Support from the Charles A. Dana Foundation has allowed us to address a significant unmet need in the clinical neurosciences, and has served as a building block toward the ultimate goal of developing a data management system that can be used in neurological intensive care units throughout the world. Over the two-year funding period we collected over 2,500 hours of multimodal ICU data on 29 patients, presented data at four international scientific conferences, and prepared two manuscripts, focusing on the use of PbtO2 reactivity for evaluating cerebrovascular auto regulation after brain injury, and our initial observations of a powerful relationship between falling brain tissue glucose levels and failure to recover from coma. Finally, infrastructure development made possible by the Dana Foundation has led to a successful 5-year NIH training grant (K12) award to Dr. Neeraj Badjatia, who will be investigating the effects of therapeutic hypothermia modulation on brain oxygenation and metabolism, and has provided crucial preliminary data for 2 additional NIH grant applications—a K12/K23 application by Dr. Schmidt and a R01 application by Dr. Mayer—that will be submitted in 2008.
Support from the Dana Foundation has also allowed us to develop novel analytic systems for understanding complex MMM physiological data in new ways.
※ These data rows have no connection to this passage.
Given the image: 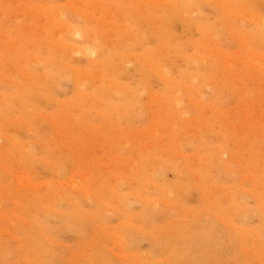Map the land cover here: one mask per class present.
I'll use <instances>...</instances> for the list:
<instances>
[{
  "label": "rangeland",
  "instance_id": "1",
  "mask_svg": "<svg viewBox=\"0 0 264 264\" xmlns=\"http://www.w3.org/2000/svg\"><path fill=\"white\" fill-rule=\"evenodd\" d=\"M179 1L0 0V264H264V0Z\"/></svg>",
  "mask_w": 264,
  "mask_h": 264
},
{
  "label": "bare ground",
  "instance_id": "2",
  "mask_svg": "<svg viewBox=\"0 0 264 264\" xmlns=\"http://www.w3.org/2000/svg\"><path fill=\"white\" fill-rule=\"evenodd\" d=\"M139 1H140V0H139ZM180 1H181V0H180ZM180 1H179V3H180ZM185 1H186V0H185ZM203 1H204V0H203ZM183 2H184V1H183ZM183 2L181 1V3H183ZM204 2H205V1H204ZM136 3H137V2H136ZM184 3H185V2H184ZM194 3H195V2H194ZM194 3H192V4H194ZM206 3H207V2H206ZM133 4H134V3H133ZM133 4H131V5H133ZM190 4H191V2H190ZM127 5H128V4H127ZM131 5H130V6H131ZM134 5H135V4H134ZM181 5H183V4H181ZM187 5H188V4H186V6H187ZM122 6H123V5H122ZM124 7H125V6H124ZM126 7H127V6H126ZM183 7H184V6H183ZM194 7H195V6H194ZM191 8H192V7H191ZM202 9H204V6L202 7ZM199 10L201 11V9H199ZM199 10H198V11H199ZM201 12H202V11H201ZM126 13H127V12H126ZM133 13H134V12H133ZM155 13H158V12H155ZM189 13H190V11H189ZM198 13L200 14V12H198ZM198 13H195V17H194L195 20L197 19L196 17H198V16H197ZM159 14H160V13H159ZM192 14H193V13H192ZM136 16H137V15H136ZM151 16H152V14H151ZM175 16H176V15H175ZM130 17H131V15H130ZM149 17H150V16H149ZM176 17H177V16H176ZM162 19H163V18H162ZM173 19H174V18H173ZM194 19H193V20H194ZM150 20H151V18H150ZM165 20H166V19H165ZM169 20H170V19H169ZM196 21H197V20H196ZM149 22H150V21H149ZM163 22H164V21H162V23H163ZM166 22H167V21H166ZM168 22H169V21H168ZM168 22H167V23H168ZM172 26H173V25H172ZM168 27H169V25H168ZM168 29H169V28H167L166 30H168ZM77 32H78V31H76V34L78 35L80 32H78V33H77ZM145 33H147V31H146ZM148 33H150V32L148 31ZM171 34H172V33H171ZM81 35H82V34H81ZM146 36H147V35H146ZM149 36H151V35L149 34ZM169 36H170V35H169ZM80 37H81V36H80ZM84 37H85V36H84ZM143 38H144V37H143ZM146 38H147V40L149 39V37H146ZM95 39H96V38H95ZM83 40H84V39H83ZM86 40H87V39H86ZM86 40H84V41H86ZM96 40H97V39H96ZM140 40H141V39H140ZM140 40H139V41H140ZM142 40H143V39H142ZM170 40H171V39H170ZM80 41H81V40H80ZM80 41H79V42H80ZM143 41H144V40H143ZM140 42H141V41H140ZM145 42H146V41H145ZM171 42H172V41H171ZM77 43H78V42H77ZM87 43H88V42H87ZM89 43H90V42H89ZM135 43H138V42H134L133 44L135 45ZM172 43H173V42H172ZM81 44H84V43L82 42ZM140 44H141V43H140ZM167 44H168V43H167ZM173 44H174V43H173ZM89 45H90V44H89ZM97 45H98V44H97ZM136 45H138V44H136ZM136 45H135V46H136ZM91 46H92V45H91ZM139 46H140V45H139ZM141 46H142V49H145L144 52H143V53H145L146 48H144V43H143V45H141ZM95 47H98V46H95ZM131 47H132V45L130 46V49H132ZM172 47H173V46H172ZM98 48H99V47H98ZM136 48H137V47H136ZM139 48H141V47H138V49H139ZM13 49H14V48H12V50H13ZM84 49H85V48H84ZM86 49H88V48H86ZM86 49H85V51H86ZM102 49H103V48H102ZM134 49H135V48H134ZM166 49H167V48H166ZM173 49H174V48H173ZM76 50H78V49L76 48ZM76 50H75V51H76ZM95 50H96V49H95ZM136 50H137V49H136ZM82 51H83V50H82ZM97 51H98V50H97ZM139 51H140V49H139ZM142 51H143V50H142ZM164 51H165V50H164ZM99 52H100V51H99ZM136 52H137V51H136ZM146 52H147V51H146ZM101 53H102V51H101ZM140 53H141V51H140ZM162 53H163V52L161 51V54H162ZM168 53H169V52H168ZM83 54H89V55H91V56H95L97 53H95L94 51H90L89 53H87V52L85 53V52H84ZM146 54H149V53H146ZM164 54H165V53H164ZM171 54H172V53H171ZM101 55H102V54H101ZM140 56H141V55H140ZM165 56H167V54H166ZM162 57H163V54H162ZM168 57H170V56H168ZM136 58H137V57H136ZM186 58H188V57H186ZM141 60H142V59H141ZM144 60H145V59H144ZM153 60H154V59H153ZM138 61H139V60H138ZM138 61H137V62H138ZM187 61H188V60H187ZM114 62H115V61H114ZM151 62H152V61H151ZM138 63H139V62H138ZM141 63H142V62H141ZM187 64H188V62H187ZM145 65H146V64H145ZM189 65H190V64H189ZM190 66H191V65H190ZM65 67H66V66H65ZM112 67H113V66H112ZM54 71H55V70H54ZM56 71H57V70H56ZM62 72H63V71H62ZM64 72H65V71H64ZM64 74H66V72H65ZM66 75H67V74H66ZM262 175H264V174H262ZM262 175H261V176H262ZM122 200H123V199H122ZM126 201H127V200H126ZM136 201H137V200H136ZM141 201H142V200H141ZM120 203H122V202H120ZM143 203H144V202H143ZM207 204H208V203H207ZM209 204H210V203H209ZM233 204H234V203H233ZM129 206H130V205H129ZM102 207H103V206H102ZM127 207H128V206H127ZM151 207H152V206H151ZM151 207H150V208H151ZM147 208H149V207H147ZM129 209H130V208H129ZM211 209H212V208H211ZM229 209H231V208L229 207ZM209 210H210V209H209ZM213 210H214V209H213ZM217 211H218V210H217ZM219 211H220V210H219ZM231 211H232V209H231ZM229 212H230V211H229ZM221 214H222V212H221ZM221 214H220V215H221ZM226 214L228 215L227 212H226ZM213 215H214V214H213ZM211 216H212V215H211ZM231 216H232V215H231ZM246 217H248V216H246ZM222 220H223V219H222ZM222 220H221V221H222ZM234 227H235V226H234ZM237 230H238V229H237ZM202 233H203V231H202ZM209 233H210V232H209ZM210 234H211V233H210ZM236 234H237V233H236ZM202 235H203V234H202ZM204 236H205V235H204ZM212 236H213V235H212ZM234 236H236V235H234ZM237 236H238V235H237ZM239 236H241V235L239 234ZM231 237H232V236H231ZM214 238L217 239L218 237H216V235H215ZM225 238H226V237H225ZM195 239H196V238H195ZM215 239H214V241H215ZM231 239H232V238H231ZM244 239H245V238H244ZM210 240H211V239H210ZM242 240H243V239H242ZM242 240H241V241H242ZM207 241H208V240H207ZM212 241H213V239H212ZM220 241H221V240H220ZM193 242L195 243L194 240H193ZM194 243H193V244H194ZM251 243H252V242H251ZM253 243H254V242H253ZM205 244H206V243H205ZM212 244H213V243H211L210 245L212 246ZM224 244H225V242H224ZM246 244H247V243H246ZM244 245H245V244H244ZM254 245H256V244H254ZM259 245H260V244H259ZM192 246H193V245H192ZM214 246H215V245H214ZM203 247H204V246H203ZM215 247H216V246H215ZM217 247H219V246H217ZM220 247H221V245H220ZM257 247H258V246H257ZM261 247H262V246L260 245L259 248H261ZM194 248H195V247H194ZM200 248H201V247H200ZM200 248H199V249H200ZM206 248H207V247H206ZM210 248H211V247H210ZM221 248H222V247H221ZM224 248H225V247H224ZM199 249H198V250H199ZM202 250H203V249H202ZM204 250H205V249H204ZM207 250H208V249H207ZM217 250H218V249H217ZM225 250H226V248H225ZM259 250H260V249H259ZM194 251H195V249H194ZM210 251H211V249H210ZM214 251H215V250H214ZM215 252H216V251H215ZM219 252H220V250H219ZM205 253H206V250H205ZM205 253H204V255L206 256ZM208 253H209V252H208ZM196 254H197V253H196ZM211 254H212V251L210 252V255H211ZM249 254H250V253H249ZM189 255H190V254H189ZM198 255H199V254H198ZM201 255H202V254H201ZM204 255H202V256L204 257ZM208 255H209V254H208ZM208 255H207V256H208ZM210 255H209V256H210ZM212 255H213V254H212ZM214 255H215V254H214ZM251 255H252V254H251ZM177 256H178V255H177ZM186 257H187V255H186ZM183 258H184V257H183ZM183 258H182V259H183ZM188 258H189V257H188ZM190 258H191V257H190ZM196 258H197V257H196ZM207 258H209V257H207ZM207 258H206V259H207ZM199 259L201 260L200 255H199ZM203 259H204V258H203ZM192 260H193V259H192ZM184 261H185V260H184ZM201 261H202V260H201ZM248 261H249V260H248ZM198 262H199V261H198ZM203 262H204V260H203ZM208 262H209V260H208ZM249 262H250V261H249ZM244 263H245V262H243V264H244ZM190 264H191V263H190ZM199 264H200V263H199Z\"/></svg>",
  "mask_w": 264,
  "mask_h": 264
}]
</instances>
We have made several important discoveries during the funding period. With continuous analysis of brain tissue oxygen tension (PbtO2) we developed a novel method of graphical analysis for guiding goal-directed therapy based on brain tissue oxygen targets system that can detect paroxysmal episodes of auto-regulatory failure in the comatose injured brain. We also developed a correlating graphical analysis system that can use PbtO2 and intracranial pressure (ICP) data to identify optimized cerebral perfusion pressure (CPP) targets, thus optimizing brain perfusion while minimizing the risk of brain edema. In addition, we identified critical reductions in brain glucose levels as a potentially important marker of metabolic brain failure in coma. Moreover, we found that the widely-used management strategy of intensive insulin therapy—a practice that has been validated in surgical (not neurological) ICU patients—may aggravate brain tissue hypoglycemia and cause harm to brain-injured patients. The latter discovery was selected as a prizewinner as one of the best scientific abstracts at the recent Society of Critical Care Medicine Meeting in Honolulu, HI.
Collectively, these insights promise to have a major impact on the way that comatose brain-injured patients are managed in the ICU setting, and ultimately to improve the chances of survival and good recovery in this critically injured patient population.